• Your assignment: Only the number is wanted: how many lines of the listing below contain "приложений"?

• Given information:
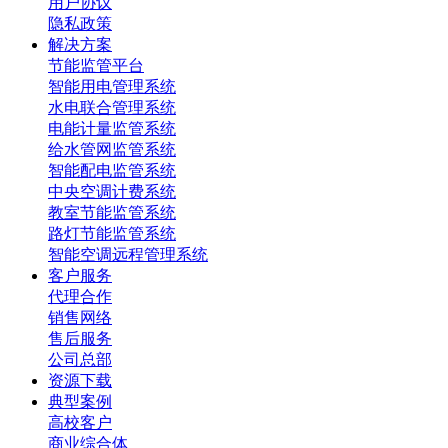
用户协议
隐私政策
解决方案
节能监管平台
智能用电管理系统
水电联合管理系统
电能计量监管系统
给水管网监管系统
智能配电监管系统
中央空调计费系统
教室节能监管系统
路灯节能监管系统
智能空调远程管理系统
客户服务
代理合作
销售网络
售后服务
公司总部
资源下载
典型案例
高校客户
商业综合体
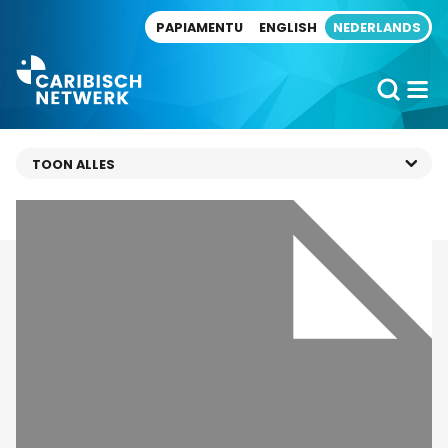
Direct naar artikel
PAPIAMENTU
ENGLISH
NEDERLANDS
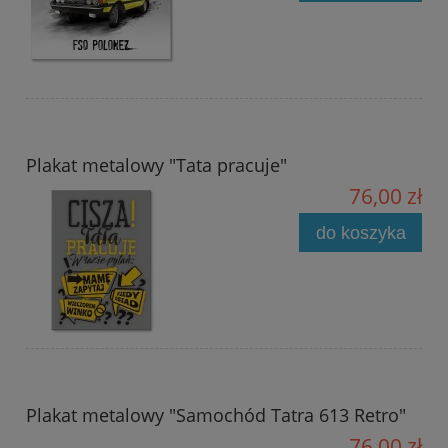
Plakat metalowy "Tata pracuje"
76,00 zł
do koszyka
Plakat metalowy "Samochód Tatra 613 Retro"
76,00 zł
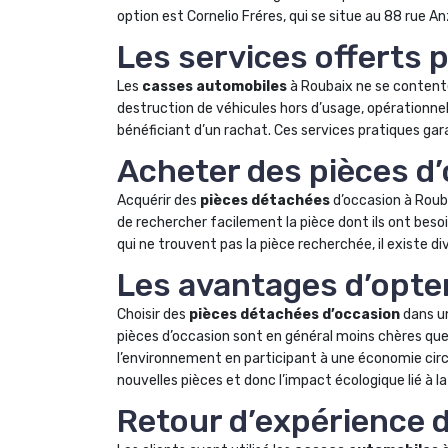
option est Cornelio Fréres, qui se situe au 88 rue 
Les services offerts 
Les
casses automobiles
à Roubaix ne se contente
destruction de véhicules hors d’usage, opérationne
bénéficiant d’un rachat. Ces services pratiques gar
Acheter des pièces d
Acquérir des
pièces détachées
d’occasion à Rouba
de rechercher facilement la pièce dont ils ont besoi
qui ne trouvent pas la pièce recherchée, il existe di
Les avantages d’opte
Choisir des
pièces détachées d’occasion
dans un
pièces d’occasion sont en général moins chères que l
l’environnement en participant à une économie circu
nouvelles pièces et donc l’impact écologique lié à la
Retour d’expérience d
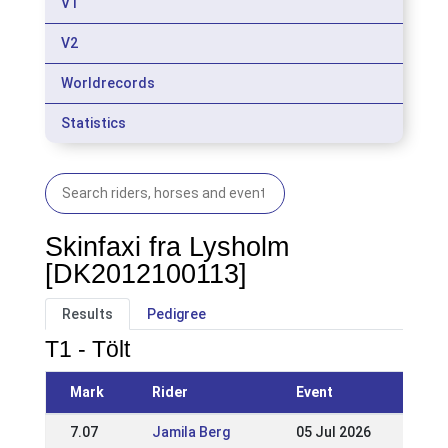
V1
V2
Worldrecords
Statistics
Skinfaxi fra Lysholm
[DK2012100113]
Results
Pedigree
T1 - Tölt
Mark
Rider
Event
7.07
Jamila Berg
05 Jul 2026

...

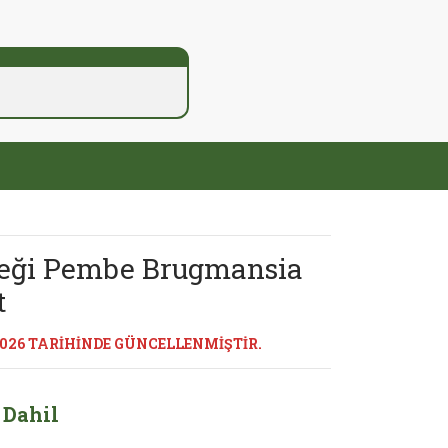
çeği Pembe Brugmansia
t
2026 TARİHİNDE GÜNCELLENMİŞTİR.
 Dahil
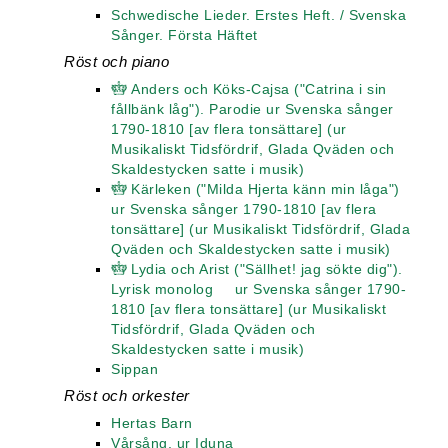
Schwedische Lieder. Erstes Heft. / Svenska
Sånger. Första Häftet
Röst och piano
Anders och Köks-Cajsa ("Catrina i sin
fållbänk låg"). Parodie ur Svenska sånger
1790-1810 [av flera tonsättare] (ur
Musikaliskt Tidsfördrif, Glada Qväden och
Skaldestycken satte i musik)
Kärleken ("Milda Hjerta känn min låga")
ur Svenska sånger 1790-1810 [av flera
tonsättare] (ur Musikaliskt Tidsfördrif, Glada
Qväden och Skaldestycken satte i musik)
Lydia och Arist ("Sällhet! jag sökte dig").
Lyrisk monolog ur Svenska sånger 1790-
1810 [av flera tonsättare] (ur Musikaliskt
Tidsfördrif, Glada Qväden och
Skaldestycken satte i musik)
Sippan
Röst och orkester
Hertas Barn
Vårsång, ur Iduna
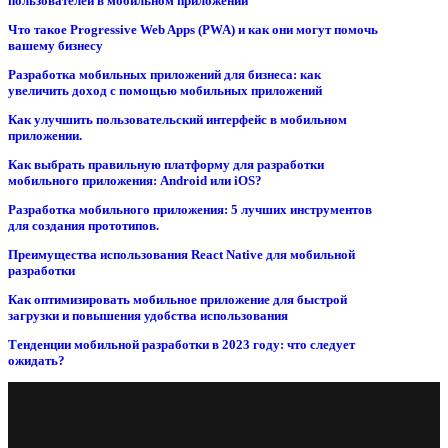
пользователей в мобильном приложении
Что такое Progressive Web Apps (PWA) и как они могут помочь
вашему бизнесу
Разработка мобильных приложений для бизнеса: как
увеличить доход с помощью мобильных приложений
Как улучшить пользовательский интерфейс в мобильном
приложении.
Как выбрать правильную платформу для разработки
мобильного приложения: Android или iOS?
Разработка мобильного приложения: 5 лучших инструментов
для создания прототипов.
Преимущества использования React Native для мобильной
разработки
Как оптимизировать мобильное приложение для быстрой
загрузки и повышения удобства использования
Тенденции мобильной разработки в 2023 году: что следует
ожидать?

...

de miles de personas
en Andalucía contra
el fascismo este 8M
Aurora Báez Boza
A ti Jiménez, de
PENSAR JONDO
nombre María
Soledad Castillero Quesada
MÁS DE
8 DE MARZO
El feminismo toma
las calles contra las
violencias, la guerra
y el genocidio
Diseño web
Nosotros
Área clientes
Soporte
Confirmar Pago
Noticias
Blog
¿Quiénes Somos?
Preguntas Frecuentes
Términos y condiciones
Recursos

• Response area: 2